To observe that nonsuits and directions of verdicts for defendants in negligence cases have been over the span of years relatively scarce is not astonishing. Negligence in the abstract is a nihility. Both negligence and reasonable care are relative terms. They derive their animation in the law of torts only when they are in articulation with a given body of factual conditions and circumstances. In the vast majority of the cases the aspect of the factual situation is made tremulous by divergent and contradictory evidence. The determination of the facts logically precedes the determination of the alleged negligence, and in all instances where the factual element is encircled by fair and reasonable controversy, the former function is exclusively within the province of the jury.
Moreover we may incidentally remark that in examining the early adjudications relating to individual conduct in the field of negligence, we must realize that the hypothetical person of reasonable vigilance, caution, and prudence is our contemporary and not our forefather. What the reasonably prudent individual would do or refrain from doing in our modern environment of hazards cannot rationally be measured today by the probable behavior of our ancestors in the conditions of the age in which they lived.
It is in the light of the foregoing rules and observations that we have undertaken a circumspect and comprehensive investigation of the transcript of the evidence introduced in the present case.
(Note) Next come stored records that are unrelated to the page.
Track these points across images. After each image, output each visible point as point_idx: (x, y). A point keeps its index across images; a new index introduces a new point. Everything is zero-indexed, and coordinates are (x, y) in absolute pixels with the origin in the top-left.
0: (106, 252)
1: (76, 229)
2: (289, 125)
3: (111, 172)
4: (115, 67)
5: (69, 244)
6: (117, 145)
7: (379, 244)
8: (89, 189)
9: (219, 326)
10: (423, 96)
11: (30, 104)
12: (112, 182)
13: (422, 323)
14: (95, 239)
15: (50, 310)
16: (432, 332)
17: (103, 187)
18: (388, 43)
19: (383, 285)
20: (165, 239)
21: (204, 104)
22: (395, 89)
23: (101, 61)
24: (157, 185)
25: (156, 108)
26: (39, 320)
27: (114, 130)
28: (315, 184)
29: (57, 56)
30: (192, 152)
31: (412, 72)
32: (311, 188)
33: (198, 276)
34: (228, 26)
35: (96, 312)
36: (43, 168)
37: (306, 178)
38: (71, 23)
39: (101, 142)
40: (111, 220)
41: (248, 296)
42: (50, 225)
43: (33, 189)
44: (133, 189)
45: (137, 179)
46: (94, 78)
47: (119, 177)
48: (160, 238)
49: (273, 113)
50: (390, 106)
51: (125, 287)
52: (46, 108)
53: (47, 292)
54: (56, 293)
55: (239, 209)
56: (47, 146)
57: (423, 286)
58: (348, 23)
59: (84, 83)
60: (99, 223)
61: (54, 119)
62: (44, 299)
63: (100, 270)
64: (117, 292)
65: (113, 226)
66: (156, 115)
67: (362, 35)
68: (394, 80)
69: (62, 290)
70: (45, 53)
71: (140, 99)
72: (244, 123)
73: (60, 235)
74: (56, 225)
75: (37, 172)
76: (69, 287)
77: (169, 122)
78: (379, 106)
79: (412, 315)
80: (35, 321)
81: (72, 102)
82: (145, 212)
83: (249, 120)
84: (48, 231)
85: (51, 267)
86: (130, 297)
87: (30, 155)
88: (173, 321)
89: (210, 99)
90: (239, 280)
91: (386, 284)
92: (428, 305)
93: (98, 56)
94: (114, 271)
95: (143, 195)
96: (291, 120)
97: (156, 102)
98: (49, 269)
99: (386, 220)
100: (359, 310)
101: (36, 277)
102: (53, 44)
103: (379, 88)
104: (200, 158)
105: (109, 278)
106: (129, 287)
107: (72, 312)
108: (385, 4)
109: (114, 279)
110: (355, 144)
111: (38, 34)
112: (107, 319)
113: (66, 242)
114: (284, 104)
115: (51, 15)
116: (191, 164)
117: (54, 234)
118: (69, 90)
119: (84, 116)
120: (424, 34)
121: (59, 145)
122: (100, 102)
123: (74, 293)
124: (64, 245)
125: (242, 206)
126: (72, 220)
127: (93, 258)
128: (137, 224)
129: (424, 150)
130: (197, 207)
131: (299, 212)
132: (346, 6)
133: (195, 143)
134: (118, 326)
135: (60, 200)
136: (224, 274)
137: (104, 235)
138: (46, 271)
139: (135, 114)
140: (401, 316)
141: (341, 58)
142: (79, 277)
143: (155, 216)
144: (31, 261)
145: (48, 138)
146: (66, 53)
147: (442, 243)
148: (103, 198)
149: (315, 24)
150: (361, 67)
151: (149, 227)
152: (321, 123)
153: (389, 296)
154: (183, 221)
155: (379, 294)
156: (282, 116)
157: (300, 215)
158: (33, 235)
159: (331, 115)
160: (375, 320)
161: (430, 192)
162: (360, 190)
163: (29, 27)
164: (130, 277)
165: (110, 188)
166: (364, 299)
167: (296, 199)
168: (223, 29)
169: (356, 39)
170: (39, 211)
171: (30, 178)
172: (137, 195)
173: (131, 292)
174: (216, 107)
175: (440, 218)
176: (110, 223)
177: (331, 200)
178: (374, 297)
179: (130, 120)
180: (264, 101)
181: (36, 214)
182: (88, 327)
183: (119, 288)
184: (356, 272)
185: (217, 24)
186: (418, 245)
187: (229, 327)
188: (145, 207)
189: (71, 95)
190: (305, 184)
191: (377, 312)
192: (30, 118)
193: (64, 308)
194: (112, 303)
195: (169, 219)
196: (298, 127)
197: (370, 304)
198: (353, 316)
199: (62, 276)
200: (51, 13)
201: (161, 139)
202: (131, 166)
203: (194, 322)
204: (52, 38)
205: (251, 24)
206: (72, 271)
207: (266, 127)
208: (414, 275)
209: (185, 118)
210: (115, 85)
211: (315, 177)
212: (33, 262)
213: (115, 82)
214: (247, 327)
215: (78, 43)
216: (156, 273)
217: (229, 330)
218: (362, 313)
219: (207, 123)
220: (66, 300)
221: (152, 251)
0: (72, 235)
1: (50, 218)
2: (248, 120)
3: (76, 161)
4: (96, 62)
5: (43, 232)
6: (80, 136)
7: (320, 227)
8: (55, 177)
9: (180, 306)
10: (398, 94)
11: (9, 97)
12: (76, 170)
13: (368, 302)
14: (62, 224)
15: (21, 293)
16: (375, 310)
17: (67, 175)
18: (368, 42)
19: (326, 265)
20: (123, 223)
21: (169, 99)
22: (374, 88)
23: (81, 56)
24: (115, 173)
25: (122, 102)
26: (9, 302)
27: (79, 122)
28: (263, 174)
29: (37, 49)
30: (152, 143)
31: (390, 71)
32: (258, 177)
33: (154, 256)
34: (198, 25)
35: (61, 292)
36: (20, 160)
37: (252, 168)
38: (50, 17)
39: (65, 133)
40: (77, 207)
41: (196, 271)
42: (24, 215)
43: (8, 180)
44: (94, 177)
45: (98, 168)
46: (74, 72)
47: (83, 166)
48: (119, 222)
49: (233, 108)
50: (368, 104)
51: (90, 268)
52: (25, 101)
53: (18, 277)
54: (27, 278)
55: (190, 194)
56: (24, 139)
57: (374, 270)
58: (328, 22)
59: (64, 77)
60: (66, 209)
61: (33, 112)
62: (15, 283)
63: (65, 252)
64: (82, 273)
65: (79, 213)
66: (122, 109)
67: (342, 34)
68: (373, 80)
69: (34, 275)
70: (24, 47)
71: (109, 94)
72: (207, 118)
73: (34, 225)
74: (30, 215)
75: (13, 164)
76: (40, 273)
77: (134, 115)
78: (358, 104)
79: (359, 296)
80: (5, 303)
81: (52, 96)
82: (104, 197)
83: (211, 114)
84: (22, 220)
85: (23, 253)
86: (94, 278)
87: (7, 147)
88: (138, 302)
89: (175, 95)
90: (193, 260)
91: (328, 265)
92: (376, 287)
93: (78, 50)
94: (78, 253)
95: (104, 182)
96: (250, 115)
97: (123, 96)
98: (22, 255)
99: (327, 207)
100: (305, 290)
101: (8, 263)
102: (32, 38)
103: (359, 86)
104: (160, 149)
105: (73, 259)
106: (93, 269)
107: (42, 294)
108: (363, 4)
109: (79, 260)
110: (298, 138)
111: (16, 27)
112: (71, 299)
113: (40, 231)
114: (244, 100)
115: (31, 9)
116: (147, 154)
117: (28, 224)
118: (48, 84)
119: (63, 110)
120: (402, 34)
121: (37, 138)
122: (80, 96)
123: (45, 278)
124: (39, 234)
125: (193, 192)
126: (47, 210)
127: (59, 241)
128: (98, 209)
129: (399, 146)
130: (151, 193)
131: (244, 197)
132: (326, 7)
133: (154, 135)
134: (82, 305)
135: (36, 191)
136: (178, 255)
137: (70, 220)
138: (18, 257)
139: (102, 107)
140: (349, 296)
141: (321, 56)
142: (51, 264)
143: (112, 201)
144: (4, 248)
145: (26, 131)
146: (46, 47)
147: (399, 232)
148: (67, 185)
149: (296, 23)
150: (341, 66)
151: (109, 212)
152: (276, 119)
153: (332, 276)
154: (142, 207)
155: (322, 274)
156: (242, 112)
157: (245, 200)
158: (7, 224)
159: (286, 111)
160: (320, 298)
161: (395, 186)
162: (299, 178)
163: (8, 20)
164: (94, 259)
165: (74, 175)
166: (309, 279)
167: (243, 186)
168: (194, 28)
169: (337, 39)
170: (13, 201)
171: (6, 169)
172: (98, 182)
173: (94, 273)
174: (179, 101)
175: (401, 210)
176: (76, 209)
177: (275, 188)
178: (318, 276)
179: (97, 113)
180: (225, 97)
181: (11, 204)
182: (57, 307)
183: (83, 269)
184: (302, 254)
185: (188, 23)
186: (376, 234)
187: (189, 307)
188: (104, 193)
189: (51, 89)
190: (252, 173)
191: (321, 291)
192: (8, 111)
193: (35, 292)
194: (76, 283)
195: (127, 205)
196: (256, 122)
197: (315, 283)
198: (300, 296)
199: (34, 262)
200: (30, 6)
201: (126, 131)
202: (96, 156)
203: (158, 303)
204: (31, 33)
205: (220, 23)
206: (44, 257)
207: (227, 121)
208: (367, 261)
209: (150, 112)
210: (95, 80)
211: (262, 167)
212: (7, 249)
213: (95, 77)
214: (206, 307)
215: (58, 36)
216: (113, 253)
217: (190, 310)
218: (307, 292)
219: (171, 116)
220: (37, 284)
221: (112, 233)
We discover that in several significant particulars the testimony was so distinctly discordant as to portray the occurrence of the collision in quite dissimilar settings of fact. The following references are illustrative: Did the plaintiff emerge from a point immediately in front of the parked truck or from a point 12 feet south of it? Did he walk or "dash" into the street? Had he progressed to at least the center of the highway before he was struck by the bus? Was the bus then traveling to the left of the center of the highway in the direction in which it was proceeding? Was the bus driver "speeding," operating the vehicle at 40 miles an hour, or 10 to 15 miles per hour? Were passengers so crowded in the front of the bus as to obstruct the view of the driver to his right?
Then there is an acknowledged circumstance which we do not ignore. In the immediate vicinity where the plaintiff undertook to cross, there was conspicuously painted on the surface of the pavement of the street a line and also in letters three feet in height the word "stop" facing the driver of a south-bound vehicle.
In the state of the evidence existing at the close of the trial, notwithstanding its manifest predominance in favor of the defendant, the trial judge did not in our opinion commit reversible error in the denial of the defendant's motion.
The appellant also assigns as a ground of appeal that the verdict is manifestly irreconcilable with the obvious preponderance of the evidence. This ground of appeal, we think, is not susceptible of successful refutation. The verdict viewed also in the light of the quantum of damages awarded clearly and convincingly appears to have been the product of mistake, passion, prejudice, or partiality.
The judgment is accordingly reversed and the action remanded to the Bergen County Court for a new trial.